Frederic Peters of the GNOME Project has just announced a few minutes ago that the highly anticipated GNOME 3.20 desktop environment is now officially in Release Candidate (RC) stage of development.



The GNOME 3.20 Release Candidate build is here one day late, as the official release schedule noted March 16, 2016, as the release date, but considering the fact that today's Saint Patrick's Day, it is more than welcome, and we have all the time on our hands to give it a proper test drive.
As expected, many of the core components and applications that are usually distributed as part of the GNOME desktop environment have been updated during this week, and for some of them we've already written detailed articles right here on our Linux news section.
"GNOME 3.19.92 is now out; this is our release candidate for 3.20, scheduled next week," said Frederic Peters. "To compile GNOME 3.19.92, you can use the jhbuild modulesets published by the release team (which use the exact tarball versions from the official release)."
GNOME 3.20 will be officially released on March 23, 2016 Now that the Release Candidate build of GNOME 3.20 is out the door, it means only one thing: the development of one of the most anticipated GNU/Linux technology for 2016 is over and the final release will be prepared for the March 23 launch. Yes, in exactly six days from today.

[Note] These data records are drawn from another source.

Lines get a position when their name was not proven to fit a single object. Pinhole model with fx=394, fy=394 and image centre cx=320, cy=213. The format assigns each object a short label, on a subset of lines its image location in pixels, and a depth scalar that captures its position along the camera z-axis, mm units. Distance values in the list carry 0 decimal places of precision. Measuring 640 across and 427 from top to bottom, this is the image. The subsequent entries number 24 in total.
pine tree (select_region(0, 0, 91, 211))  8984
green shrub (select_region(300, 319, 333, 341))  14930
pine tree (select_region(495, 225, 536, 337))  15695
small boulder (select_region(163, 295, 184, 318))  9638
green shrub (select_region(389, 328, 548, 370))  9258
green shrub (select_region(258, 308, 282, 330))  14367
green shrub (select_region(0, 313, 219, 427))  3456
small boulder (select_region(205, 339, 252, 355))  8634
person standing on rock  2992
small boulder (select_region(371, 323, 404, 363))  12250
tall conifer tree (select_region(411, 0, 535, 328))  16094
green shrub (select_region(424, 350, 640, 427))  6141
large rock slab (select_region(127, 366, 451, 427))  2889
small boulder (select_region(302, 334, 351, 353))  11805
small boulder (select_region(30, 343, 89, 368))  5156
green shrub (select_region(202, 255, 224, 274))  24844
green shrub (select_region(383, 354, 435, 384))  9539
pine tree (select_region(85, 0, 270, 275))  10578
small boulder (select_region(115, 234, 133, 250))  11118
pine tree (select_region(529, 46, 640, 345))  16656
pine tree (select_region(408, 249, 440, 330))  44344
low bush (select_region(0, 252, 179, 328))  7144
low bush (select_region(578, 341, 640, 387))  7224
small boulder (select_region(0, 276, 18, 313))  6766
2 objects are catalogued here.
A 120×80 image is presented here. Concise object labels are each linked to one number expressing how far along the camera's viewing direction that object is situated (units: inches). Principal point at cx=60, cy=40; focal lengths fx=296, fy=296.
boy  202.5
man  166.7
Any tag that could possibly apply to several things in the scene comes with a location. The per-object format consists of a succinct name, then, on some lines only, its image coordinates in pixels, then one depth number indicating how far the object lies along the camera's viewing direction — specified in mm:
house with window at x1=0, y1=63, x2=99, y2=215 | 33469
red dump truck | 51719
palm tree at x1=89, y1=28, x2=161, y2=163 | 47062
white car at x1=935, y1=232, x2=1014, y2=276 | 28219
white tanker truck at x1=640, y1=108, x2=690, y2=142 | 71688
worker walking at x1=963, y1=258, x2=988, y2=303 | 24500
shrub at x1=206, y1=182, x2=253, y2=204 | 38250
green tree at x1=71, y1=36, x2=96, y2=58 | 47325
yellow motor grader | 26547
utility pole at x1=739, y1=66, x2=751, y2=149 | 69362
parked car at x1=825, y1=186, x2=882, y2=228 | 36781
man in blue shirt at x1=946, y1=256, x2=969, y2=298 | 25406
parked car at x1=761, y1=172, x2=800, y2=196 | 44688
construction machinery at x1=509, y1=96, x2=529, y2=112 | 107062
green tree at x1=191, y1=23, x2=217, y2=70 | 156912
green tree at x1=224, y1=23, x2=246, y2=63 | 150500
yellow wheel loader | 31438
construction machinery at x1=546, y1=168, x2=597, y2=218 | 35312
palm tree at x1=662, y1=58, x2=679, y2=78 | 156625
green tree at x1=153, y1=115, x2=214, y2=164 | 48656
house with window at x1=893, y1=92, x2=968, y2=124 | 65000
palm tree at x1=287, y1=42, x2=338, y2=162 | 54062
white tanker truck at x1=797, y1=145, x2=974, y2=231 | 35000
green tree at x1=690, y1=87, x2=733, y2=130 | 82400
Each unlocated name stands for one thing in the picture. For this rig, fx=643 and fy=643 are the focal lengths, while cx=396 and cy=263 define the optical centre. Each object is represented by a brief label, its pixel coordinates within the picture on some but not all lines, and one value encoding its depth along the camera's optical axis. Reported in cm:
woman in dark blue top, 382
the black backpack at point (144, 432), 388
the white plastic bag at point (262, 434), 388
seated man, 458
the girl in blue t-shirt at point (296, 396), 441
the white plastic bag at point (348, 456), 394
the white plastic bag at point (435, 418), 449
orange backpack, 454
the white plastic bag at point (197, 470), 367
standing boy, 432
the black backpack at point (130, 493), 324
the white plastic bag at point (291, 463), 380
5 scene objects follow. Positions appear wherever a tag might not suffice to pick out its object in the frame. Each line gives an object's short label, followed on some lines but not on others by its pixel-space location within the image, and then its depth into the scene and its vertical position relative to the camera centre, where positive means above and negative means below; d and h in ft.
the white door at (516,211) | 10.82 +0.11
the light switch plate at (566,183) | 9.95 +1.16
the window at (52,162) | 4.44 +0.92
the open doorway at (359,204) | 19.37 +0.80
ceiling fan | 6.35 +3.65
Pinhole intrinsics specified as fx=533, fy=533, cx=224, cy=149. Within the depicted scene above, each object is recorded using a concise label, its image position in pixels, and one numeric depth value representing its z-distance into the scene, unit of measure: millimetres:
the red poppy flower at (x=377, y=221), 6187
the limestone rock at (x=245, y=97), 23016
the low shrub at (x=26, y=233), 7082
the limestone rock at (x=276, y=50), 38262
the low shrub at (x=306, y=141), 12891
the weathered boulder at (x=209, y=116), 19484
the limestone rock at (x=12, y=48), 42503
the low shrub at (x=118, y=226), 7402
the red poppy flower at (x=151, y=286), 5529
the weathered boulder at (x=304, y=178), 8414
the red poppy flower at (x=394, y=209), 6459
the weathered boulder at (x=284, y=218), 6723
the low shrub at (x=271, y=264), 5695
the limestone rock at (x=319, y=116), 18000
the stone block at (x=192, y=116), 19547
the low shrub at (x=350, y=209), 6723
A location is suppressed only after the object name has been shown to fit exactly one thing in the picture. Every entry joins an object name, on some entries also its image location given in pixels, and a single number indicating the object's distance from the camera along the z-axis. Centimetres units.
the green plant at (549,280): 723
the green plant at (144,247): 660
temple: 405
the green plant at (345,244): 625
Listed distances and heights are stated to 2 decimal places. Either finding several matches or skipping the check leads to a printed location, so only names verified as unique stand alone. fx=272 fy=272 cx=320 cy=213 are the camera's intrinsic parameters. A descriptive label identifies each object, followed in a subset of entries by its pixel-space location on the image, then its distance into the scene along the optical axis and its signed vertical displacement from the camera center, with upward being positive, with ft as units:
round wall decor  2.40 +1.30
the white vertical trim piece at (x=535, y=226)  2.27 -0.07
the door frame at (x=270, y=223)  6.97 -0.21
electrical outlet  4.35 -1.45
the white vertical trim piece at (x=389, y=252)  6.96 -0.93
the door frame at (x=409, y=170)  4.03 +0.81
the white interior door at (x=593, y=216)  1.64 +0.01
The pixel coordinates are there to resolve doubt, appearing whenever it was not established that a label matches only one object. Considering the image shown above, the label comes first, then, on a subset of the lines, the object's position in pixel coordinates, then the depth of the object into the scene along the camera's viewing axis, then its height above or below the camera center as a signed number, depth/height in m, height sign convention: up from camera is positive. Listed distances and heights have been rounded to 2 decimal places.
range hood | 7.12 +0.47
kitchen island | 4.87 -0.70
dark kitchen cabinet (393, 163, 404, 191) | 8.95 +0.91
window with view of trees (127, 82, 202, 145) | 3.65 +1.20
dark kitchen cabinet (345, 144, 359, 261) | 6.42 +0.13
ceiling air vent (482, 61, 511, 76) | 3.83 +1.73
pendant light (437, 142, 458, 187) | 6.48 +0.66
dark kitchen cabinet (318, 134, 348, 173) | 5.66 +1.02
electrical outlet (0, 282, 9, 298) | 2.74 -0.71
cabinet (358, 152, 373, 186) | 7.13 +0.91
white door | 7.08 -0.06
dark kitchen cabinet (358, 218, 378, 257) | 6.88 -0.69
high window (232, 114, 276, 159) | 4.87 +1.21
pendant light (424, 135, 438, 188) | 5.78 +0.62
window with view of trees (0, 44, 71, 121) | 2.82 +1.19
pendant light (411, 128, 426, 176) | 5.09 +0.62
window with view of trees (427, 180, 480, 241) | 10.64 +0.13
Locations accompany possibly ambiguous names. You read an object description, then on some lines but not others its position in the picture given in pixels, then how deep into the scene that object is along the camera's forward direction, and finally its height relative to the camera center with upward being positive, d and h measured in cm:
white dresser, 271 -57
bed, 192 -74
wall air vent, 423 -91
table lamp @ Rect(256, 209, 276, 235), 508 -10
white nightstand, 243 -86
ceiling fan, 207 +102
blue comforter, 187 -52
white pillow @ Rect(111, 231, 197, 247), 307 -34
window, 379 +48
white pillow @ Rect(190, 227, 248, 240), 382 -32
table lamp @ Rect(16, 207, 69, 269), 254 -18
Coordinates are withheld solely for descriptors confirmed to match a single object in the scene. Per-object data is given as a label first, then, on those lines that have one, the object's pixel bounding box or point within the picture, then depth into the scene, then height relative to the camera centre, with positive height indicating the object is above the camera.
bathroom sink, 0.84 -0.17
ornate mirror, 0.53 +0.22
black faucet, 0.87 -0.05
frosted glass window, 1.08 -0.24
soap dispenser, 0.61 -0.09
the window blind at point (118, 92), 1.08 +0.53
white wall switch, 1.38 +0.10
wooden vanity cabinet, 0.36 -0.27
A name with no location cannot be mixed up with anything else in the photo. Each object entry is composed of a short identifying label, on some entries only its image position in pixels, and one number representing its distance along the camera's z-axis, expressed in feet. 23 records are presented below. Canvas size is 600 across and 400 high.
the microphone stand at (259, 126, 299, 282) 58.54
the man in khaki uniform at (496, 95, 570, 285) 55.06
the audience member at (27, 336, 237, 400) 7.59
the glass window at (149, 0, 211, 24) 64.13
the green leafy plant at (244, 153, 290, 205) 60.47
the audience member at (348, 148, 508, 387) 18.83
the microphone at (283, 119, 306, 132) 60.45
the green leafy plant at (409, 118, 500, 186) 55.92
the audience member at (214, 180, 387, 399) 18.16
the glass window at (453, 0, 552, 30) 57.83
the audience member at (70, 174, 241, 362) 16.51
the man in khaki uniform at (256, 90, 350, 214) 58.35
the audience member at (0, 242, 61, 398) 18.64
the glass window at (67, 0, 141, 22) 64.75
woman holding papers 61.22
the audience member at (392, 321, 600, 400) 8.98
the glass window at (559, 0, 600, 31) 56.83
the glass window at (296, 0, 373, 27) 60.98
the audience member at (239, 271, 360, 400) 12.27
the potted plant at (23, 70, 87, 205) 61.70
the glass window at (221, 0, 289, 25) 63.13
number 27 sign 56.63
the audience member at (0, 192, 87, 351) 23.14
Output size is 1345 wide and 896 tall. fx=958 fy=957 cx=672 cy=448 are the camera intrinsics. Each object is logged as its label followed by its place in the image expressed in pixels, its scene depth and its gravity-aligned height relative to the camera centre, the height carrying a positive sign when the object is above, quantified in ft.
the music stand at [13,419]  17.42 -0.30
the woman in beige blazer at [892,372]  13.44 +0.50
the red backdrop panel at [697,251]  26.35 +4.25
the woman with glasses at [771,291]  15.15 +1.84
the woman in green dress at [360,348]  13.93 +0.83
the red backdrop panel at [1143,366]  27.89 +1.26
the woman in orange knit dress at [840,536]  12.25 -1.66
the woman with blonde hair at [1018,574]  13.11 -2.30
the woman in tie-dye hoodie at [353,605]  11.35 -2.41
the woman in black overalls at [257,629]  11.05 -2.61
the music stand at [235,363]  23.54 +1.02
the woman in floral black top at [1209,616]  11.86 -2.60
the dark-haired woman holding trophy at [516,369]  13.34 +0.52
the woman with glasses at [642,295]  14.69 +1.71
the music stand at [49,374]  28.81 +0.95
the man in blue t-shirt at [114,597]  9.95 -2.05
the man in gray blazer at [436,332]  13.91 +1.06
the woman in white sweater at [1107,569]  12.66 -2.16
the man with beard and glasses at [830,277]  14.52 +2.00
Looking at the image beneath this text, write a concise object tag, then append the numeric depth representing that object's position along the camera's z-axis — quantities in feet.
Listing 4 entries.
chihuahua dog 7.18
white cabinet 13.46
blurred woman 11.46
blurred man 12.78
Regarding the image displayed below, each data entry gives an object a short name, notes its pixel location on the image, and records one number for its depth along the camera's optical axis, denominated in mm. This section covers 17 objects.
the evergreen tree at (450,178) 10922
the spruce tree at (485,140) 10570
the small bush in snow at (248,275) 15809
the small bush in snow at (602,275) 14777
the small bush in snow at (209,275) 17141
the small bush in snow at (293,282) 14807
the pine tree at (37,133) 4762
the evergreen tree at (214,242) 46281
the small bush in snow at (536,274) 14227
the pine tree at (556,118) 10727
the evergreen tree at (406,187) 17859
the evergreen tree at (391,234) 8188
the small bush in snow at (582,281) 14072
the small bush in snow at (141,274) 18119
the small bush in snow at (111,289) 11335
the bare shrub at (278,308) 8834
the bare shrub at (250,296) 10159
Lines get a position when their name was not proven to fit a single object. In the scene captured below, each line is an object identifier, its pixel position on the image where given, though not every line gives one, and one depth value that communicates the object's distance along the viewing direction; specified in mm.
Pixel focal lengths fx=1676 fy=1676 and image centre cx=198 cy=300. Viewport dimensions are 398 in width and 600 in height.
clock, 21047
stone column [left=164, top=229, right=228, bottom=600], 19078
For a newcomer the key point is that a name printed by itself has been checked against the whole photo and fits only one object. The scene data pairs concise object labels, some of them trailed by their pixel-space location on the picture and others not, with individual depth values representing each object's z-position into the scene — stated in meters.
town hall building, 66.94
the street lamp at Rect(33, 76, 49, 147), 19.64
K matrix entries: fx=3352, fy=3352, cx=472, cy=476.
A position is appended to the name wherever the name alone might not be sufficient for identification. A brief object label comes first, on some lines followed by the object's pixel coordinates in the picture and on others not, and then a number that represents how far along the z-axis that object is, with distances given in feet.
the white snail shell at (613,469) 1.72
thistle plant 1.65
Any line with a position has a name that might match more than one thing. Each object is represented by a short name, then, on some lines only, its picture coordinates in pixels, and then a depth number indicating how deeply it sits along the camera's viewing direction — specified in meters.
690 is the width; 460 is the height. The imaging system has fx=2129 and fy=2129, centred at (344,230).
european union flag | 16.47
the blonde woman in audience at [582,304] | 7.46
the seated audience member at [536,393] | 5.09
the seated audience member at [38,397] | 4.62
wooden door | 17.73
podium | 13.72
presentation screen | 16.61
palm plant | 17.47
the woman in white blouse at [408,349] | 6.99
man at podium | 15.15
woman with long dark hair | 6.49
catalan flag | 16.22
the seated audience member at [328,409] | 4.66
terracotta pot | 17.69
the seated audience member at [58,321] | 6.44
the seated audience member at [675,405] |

However, the GNOME 3.20 packages will make their way into the default software repositories of some of the most popular GNU/Linux distributions, such as Arch Linux or Fedora, later this Spring; let's say in at least one month from the March 23 release. GNOME 3.20 will come as an upgrade to the current stable branch, GNOME 3.18.
Not many changes landed in GNOME 3.20 Release Candidate, but if you are curious to know what exactly has been changed, we recommend studing the core and apps changelogs. Details on how to compile and install GNOME 3.19.92 on your Linux box have been provided above.